Millions of Britons with type 2 diabetes may be at increased risk of cardiac arrest when taking certain commonly prescribed medications, a study suggests.
Researchers in the Netherlands found that those taking antibiotics, anti-nausea medications and antipsychotics were twice as likely to experience the event – when the heart suddenly stops pumping blood around the body.
This was the case even in patients who had no history of cardiovascular disease (CVD), they said.
While factors such as high blood pressure, smoking and lack of exercise are known to increase the risk of cardiac arrest, the risks involved with these medications are less known, researchers cautioned.
Researchers in the Netherlands found that those taking antibiotics, antipsychotics and prokinetics were twice as likely to experience the event – when the heart suddenly stops pumping blood around the body. This was the case even in patients who had no history of cardiovascular disease (CVD), they said.

Diabetes is now a “rapidly increasing crisis” in the UK as the number of people with the disease is thought to have surpassed five million for the first time.
Researchers at Amsterdam UMC evaluated the GP records of 689 people with type 2 diabetes who suffered sudden cardiac arrest between 2010 and 2019.

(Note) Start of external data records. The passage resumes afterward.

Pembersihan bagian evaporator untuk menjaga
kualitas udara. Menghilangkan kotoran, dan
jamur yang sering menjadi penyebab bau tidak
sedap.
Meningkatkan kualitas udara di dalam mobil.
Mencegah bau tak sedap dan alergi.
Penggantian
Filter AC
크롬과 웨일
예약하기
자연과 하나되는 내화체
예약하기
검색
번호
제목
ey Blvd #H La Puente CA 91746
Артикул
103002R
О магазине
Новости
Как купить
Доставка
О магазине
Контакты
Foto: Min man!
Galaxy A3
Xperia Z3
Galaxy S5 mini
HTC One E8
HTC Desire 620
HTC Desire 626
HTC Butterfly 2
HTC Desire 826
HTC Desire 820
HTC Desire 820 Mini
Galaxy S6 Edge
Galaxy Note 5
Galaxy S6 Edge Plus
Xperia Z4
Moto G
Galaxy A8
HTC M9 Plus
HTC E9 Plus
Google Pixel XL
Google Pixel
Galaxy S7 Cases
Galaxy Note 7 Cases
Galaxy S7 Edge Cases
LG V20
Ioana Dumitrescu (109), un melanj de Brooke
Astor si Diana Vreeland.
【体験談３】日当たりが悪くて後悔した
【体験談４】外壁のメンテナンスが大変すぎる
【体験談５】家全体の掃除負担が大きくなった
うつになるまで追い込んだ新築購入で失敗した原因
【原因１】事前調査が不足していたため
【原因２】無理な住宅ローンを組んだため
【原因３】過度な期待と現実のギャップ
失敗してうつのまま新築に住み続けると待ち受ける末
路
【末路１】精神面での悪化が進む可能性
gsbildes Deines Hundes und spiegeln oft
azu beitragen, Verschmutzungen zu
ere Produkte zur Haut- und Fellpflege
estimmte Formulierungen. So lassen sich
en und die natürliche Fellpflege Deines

Just over half (352) had a history of cardiovascular disease, while the remaining 337 did not.
The team compared them to the medical records of 3,230 controls: people without type 2 diabetes.
Some common medications, including a prokinetic drug called domperidone, an anti-nausea drug, antibiotics including marcolides and fluoroquinolones, as well as the antipsychotic haloperidol, have been found to increase the risk of cardiac arrest.

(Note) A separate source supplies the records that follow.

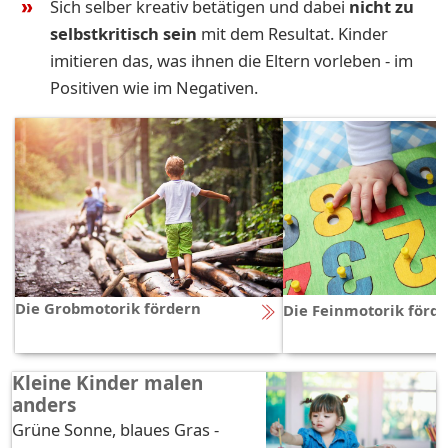
Sich selber kreativ betätigen und dabei
nicht zu
selbstkritisch sein
mit dem Resultat. Kinder
imitieren das, was ihnen die Eltern vorleben - im
Positiven wie im Negativen.
Die Grobmotorik fördern
Die Feinmotorik förd
Kleine Kinder malen
anders
Grüne Sonne, blaues Gras -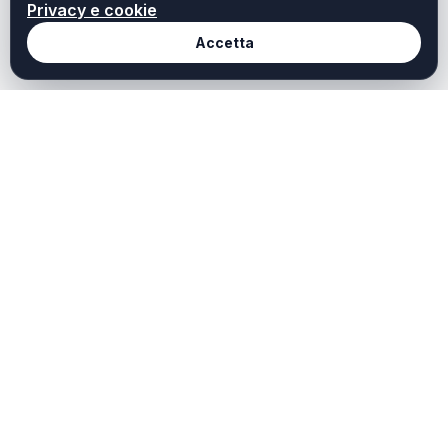
Privacy e cookie
Accetta
Redazione
Weekendtoscana it
Chi Siamo
Weekend Toscana è il
portale dedicato a chi
Redazione
cerca idee, ispirazioni e
Contatti
offerte per vivere al meglio
il tempo libero in Toscana.
Privacy
Scopri cosa fare oggi,
Cookie
questo weekend o durante
le tue vacanze: dalle città
d’arte ai borghi, dal mare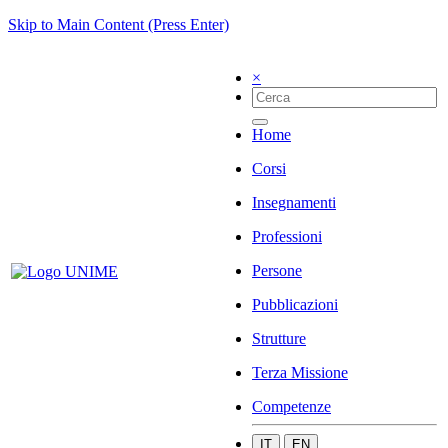
Skip to Main Content (Press Enter)
×
Home
Corsi
Insegnamenti
Professioni
Persone
Pubblicazioni
Strutture
Terza Missione
Competenze
IT
EN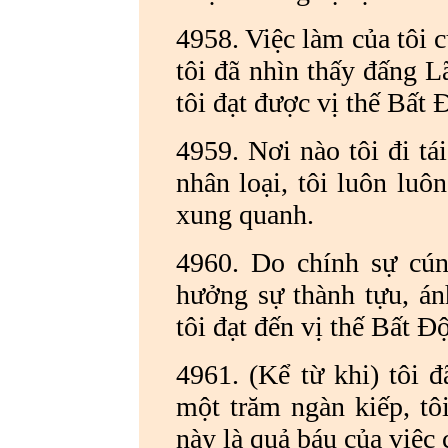
4958. Việc làm của tôi c
tôi đã nhìn thấy đấng L
tôi đạt được vị thế Bất 
4959. Nơi nào tôi đi tá
nhân loại, tôi luôn luô
xung quanh.
4960. Do chính sự cún
hưởng sự thành tựu, ánh
tôi đạt đến vị thế Bất Đ
4961. (Kể từ khi) tôi 
một trăm ngàn kiếp, tô
này là quả báu của việc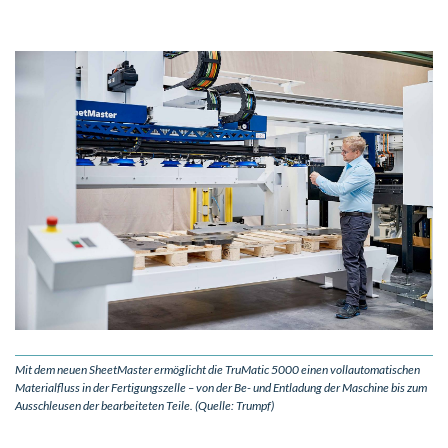
Mit dem neuen SheetMaster ermöglicht die TruMatic 5000 einen vollautomatischen
Materialfluss in der Fertigungszelle – von der Be- und Entladung der Maschine bis zum
Ausschleusen der bearbeiteten Teile. (Quelle: Trumpf)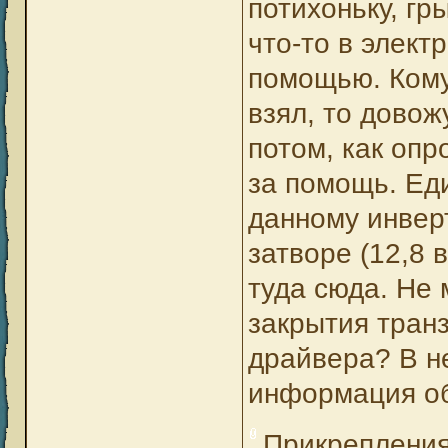
потихоньку, гр
что-то в элект
помощью. Кому
взял, то довож
потом, как опр
за помощь. Ед
данному инвер
затворе (12,8 
туда сюда. Не 
закрытия тран
драйвера? В н
информация об
Прикреплени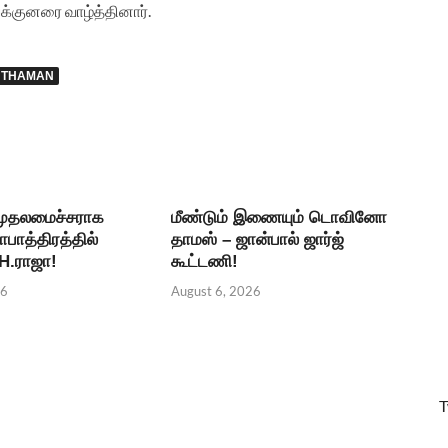
க்குனரை வாழ்த்தினார்.
THAMAN
 முதலமைச்சராக
மீண்டும் இணையும் டொவினோ
தாபாத்திரத்தில்
தாமஸ் – ஜான்பால் ஜார்ஜ்
 H.ராஜா!
கூட்டணி!
26
August 6, 2026
T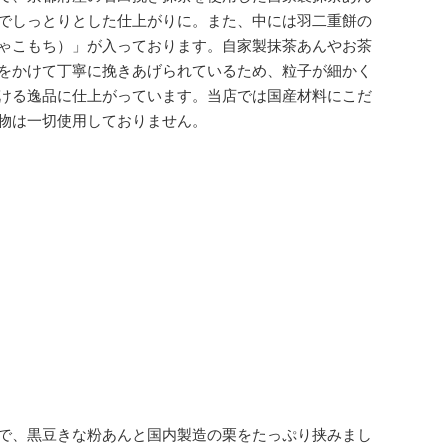
でしっとりとした仕上がりに。また、中には
羽二重餅の
ゃこもち）」が入っております。自家製抹茶あんやお茶
をかけて丁寧に挽きあげられているため、粒子が細かく
ける逸品に仕上がっています。当店では国産材料にこだ
物は一切使用しておりません。
で、
黒豆きな粉あんと国内製造の栗を
たっぷり挟みまし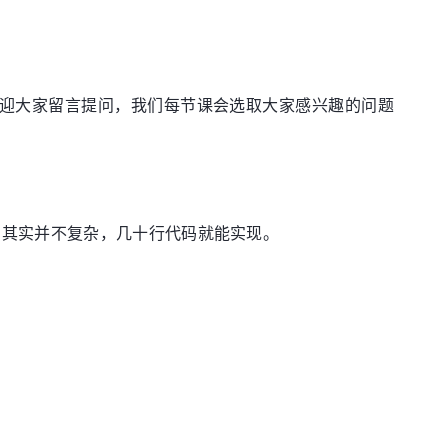
.欢迎大家留言提问，我们每节课会选取大家感兴趣的问题
？其实并不复杂，几十行代码就能实现。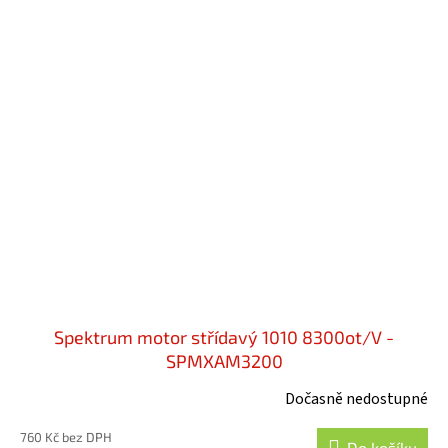
Spektrum motor střídavý 1010 8300ot/V -
SPMXAM3200
Dočasně nedostupné
760 Kč bez DPH
Do košíku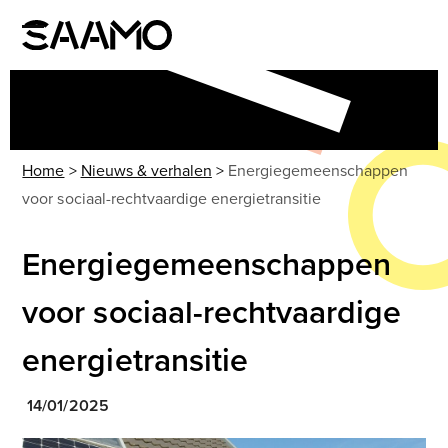
Skip
to
Open
Close
content
mobile
mobile
menu
menu
Home
>
Nieuws & verhalen
>
Energiegemeenschappen
voor sociaal-rechtvaardige energietransitie
Energiegemeenschappen
voor sociaal-rechtvaardige
energietransitie
14/01/2025
Use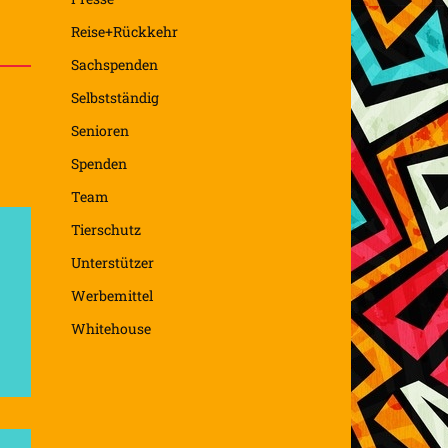
Reise+Rückkehr
Sachspenden
Selbstständig
Senioren
Spenden
Team
Tierschutz
Unterstützer
Werbemittel
Whitehouse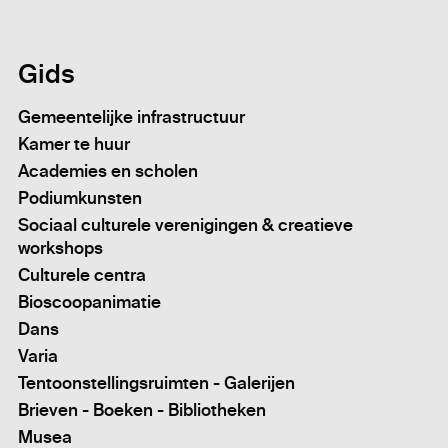
Gids
Gemeentelijke infrastructuur
Kamer te huur
Academies en scholen
Podiumkunsten
Sociaal culturele verenigingen & creatieve
workshops
Culturele centra
Bioscoopanimatie
Dans
Varia
Tentoonstellingsruimten - Galerijen
Brieven - Boeken - Bibliotheken
Musea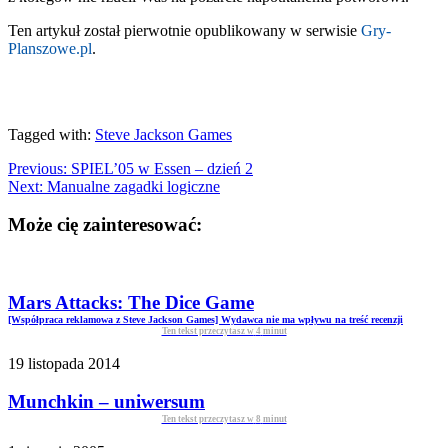
Ten artykuł został pierwotnie opublikowany w serwisie
Gry-
Planszowe.pl
.
Tagged with:
Steve Jackson Games
Previous:
SPIEL’05 w Essen – dzień 2
Next:
Manualne zagadki logiczne
Może cię zainteresować:
Mars Attacks: The Dice Game
[Współpraca reklamowa z Steve Jackson Games] Wydawca nie ma wpływu na treść recenzji
Ten tekst przeczytasz w
4
minut
19 listopada 2014
Munchkin – uniwersum
Ten tekst przeczytasz w
8
minut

The researchers found that in those without CVD, taking antipsychotic medications increased their risk by 187 percent.
Meanwhile, the two antibiotics increased their risk by 66 percent.
Taking the prokinetic drug increased the risk of patients with type 2 diabetes suffering sudden cardiac arrest by 66 percent, regardless of whether they had a history of CVD.

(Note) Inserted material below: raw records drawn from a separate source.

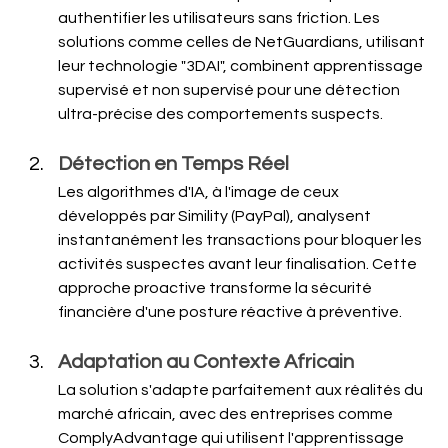
authentifier les utilisateurs sans friction. Les 
solutions comme celles de NetGuardians, utilisant 
leur technologie "3DAI", combinent apprentissage 
supervisé et non supervisé pour une détection 
ultra-précise des comportements suspects.
Détection en Temps Réel
Les algorithmes d'IA, à l'image de ceux 
développés par Simility (PayPal), analysent 
instantanément les transactions pour bloquer les 
activités suspectes avant leur finalisation. Cette 
approche proactive transforme la sécurité 
financière d'une posture réactive à préventive.
Adaptation au Contexte Africain
La solution s'adapte parfaitement aux réalités du 
marché africain, avec des entreprises comme 
ComplyAdvantage qui utilisent l'apprentissage 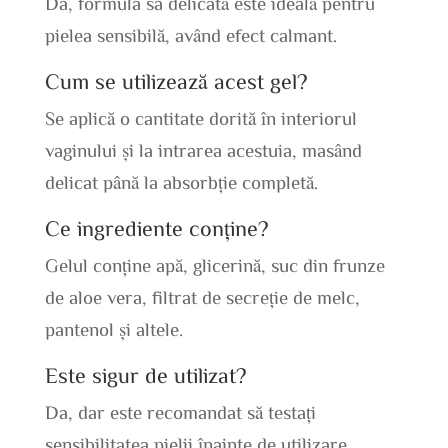
Da, formula sa delicată este ideală pentru
pielea sensibilă, având efect calmant.
Cum se utilizează acest gel?
Se aplică o cantitate dorită în interiorul
vaginului și la intrarea acestuia, masând
delicat până la absorbție completă.
Ce ingrediente conține?
Gelul conține apă, glicerină, suc din frunze
de aloe vera, filtrat de secreție de melc,
pantenol și altele.
Este sigur de utilizat?
Da, dar este recomandat să testați
sensibilitatea pielii înainte de utilizare.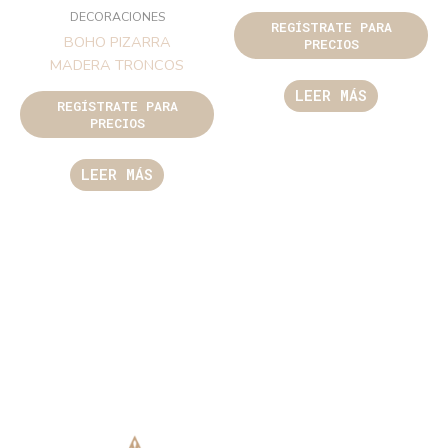
DECORACIONES
REGÍSTRATE PARA
BOHO PIZARRA
PRECIOS
MADERA TRONCOS
LEER MÁS
REGÍSTRATE PARA
PRECIOS
LEER MÁS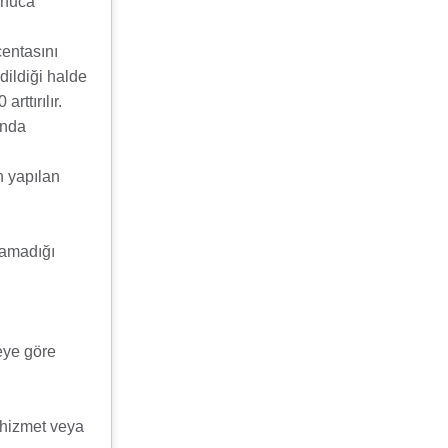
onuca
centasını
dildiği halde
rttırılır.
ında
n yapılan
namadığı
geye göre
 hizmet veya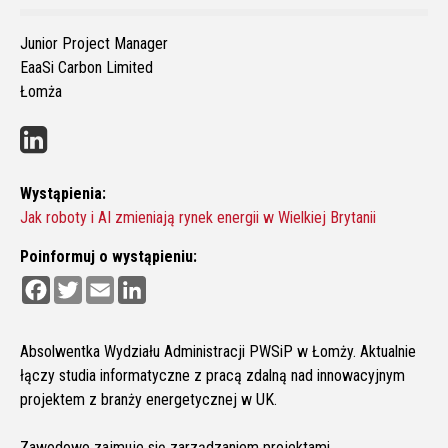
Junior Project Manager
EaaSi Carbon Limited
Łomża
Wystąpienia:
Jak roboty i AI zmieniają rynek energii w Wielkiej Brytanii
Poinformuj o wystąpieniu:
F
T
E
L
a
w
m
i
c
i
a
n
e
t
i
k
b
t
l
e
Absolwentka Wydziału Administracji PWSiP w Łomży. Aktualnie
o
e
d
łączy studia informatyczne z pracą zdalną nad innowacyjnym
o
r
I
k
n
projektem z branży energetycznej w UK.
Zawodowo zajmuje się zarządzaniem projektami.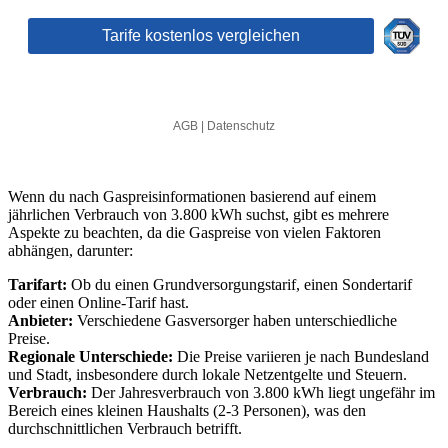
Wenn du nach Gaspreisinformationen basierend auf einem
jährlichen Verbrauch von 3.800 kWh suchst, gibt es mehrere
Aspekte zu beachten, da die Gaspreise von vielen Faktoren
abhängen, darunter:
Tarifart:
Ob du einen Grundversorgungstarif, einen Sondertarif
oder einen Online-Tarif hast.
Anbieter:
Verschiedene Gasversorger haben unterschiedliche
Preise.
Regionale Unterschiede:
Die Preise variieren je nach Bundesland
und Stadt, insbesondere durch lokale Netzentgelte und Steuern.
Verbrauch:
Der Jahresverbrauch von 3.800 kWh liegt ungefähr im
Bereich eines kleinen Haushalts (2-3 Personen), was den
durchschnittlichen Verbrauch betrifft.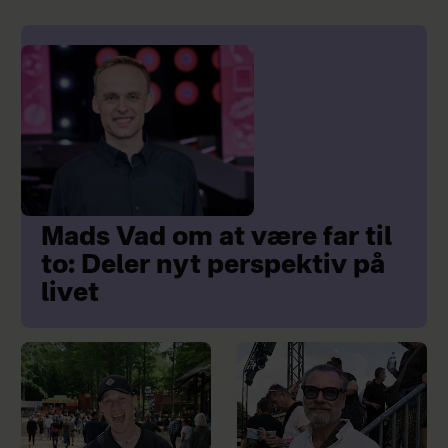
Mads Vad om at være far til
to: Deler nyt perspektiv på
livet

Researchers say the effect is because these drugs prolong the heart’s QTc interval.
This is a measure of electrical activity related to the contraction of heart muscle cells.
Other factors that increased the risk of a fatal cardiac event included low blood sugar (150 percent), very high blood pressure (121 percent) and high cholesterol (64 percent).
The findings were presented at the Annual Meeting of the European Association for the Study of Diabetes (EASD) in Hamburg.
Commenting on the research, lead author Peter Harms, CVD researcher at UMC Amsterdam, said: “GPs will already be aware that classic cardiovascular risk factors, such as high blood pressure, increase the risk of Sudden cardiac arrest in people with type 2 diabetes.
«However, the relationship between low fasting glucose levels and antibiotics, antipsychotics and prokinetics is less known.
“Our results underline the need for GPs to be aware of the dangers of overly strict glycemic control and prescribing commonly used antibiotics, antipsychotics and prokinetics.”
Glycemic control refers to maintaining blood glucose levels within desirable levels to prevent both hypoglycemia and hyperglycemia: low and high blood sugar levels.
Sudden cardiac arrest is a leading cause of death.
According to the British Heart Foundation (BHF), more than 30,000 out-of-hospital cardiac arrests occur in the UK each year and only one in 10 patients survive.
Almost 4.3 million people were living with diabetes in 2021/22, the latest UK figures also show.
And another 850,000 people have diabetes and are completely unaware of it.
This has worried health officials, as untreated type 2 diabetes can lead to complications such as heart disease and stroke.
About 90 percent of diabetes cases are type 2 diabetes, which is linked to obesity and is usually diagnosed in middle age, rather than type 1 diabetes, a genetic condition that is usually identified early in life.
Type 2 diabetes increases an individual’s risk of a variety of complications, including heart attacks and strokes, kidney problems, and cancer.